Problem. The line containing "173 676 123.3" marks the start; return it and every line after it in the listing below, exactly, through the last.

▼

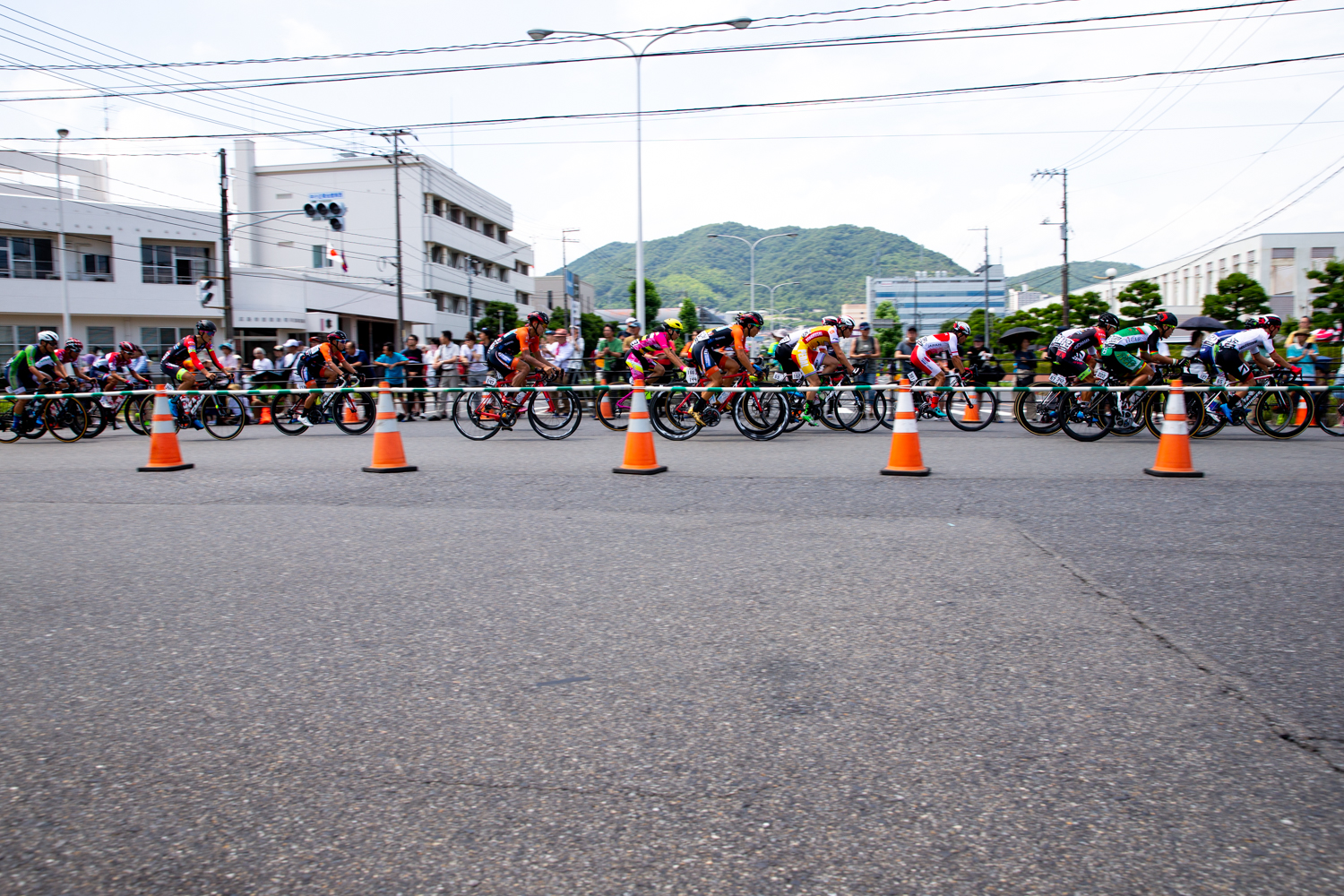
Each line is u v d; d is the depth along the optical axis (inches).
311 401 497.4
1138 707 109.5
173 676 123.3
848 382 497.4
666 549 191.8
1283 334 1064.2
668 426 427.5
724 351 422.3
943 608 148.2
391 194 1843.0
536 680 119.7
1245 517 222.7
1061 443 403.5
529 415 442.6
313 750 100.6
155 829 85.2
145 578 173.9
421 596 159.0
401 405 614.2
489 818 86.0
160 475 323.3
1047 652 127.9
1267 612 146.3
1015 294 4562.0
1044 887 74.7
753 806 87.5
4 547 203.3
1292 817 85.0
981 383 573.9
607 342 592.4
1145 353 398.0
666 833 82.9
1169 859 78.4
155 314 1354.6
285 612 150.8
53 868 79.1
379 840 82.5
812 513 229.9
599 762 96.7
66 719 109.9
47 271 1290.6
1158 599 153.6
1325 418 434.6
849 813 86.0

▲

Exercise output.
173 676 123.3
848 382 497.4
666 549 191.8
1283 334 1064.2
668 426 427.5
724 351 422.3
943 608 148.2
391 194 1843.0
536 680 119.7
1245 517 222.7
1061 443 403.5
529 415 442.6
313 750 100.6
155 829 85.2
145 578 173.9
421 596 159.0
401 405 614.2
489 818 86.0
160 475 323.3
1047 652 127.9
1267 612 146.3
1015 294 4562.0
1044 887 74.7
753 806 87.5
4 547 203.3
1292 817 85.0
981 383 573.9
607 342 592.4
1145 353 398.0
666 833 82.9
1169 859 78.4
155 314 1354.6
285 612 150.8
53 868 79.1
379 840 82.5
812 513 229.9
599 762 96.7
66 719 109.9
47 271 1290.6
1158 599 153.6
1325 418 434.6
849 813 86.0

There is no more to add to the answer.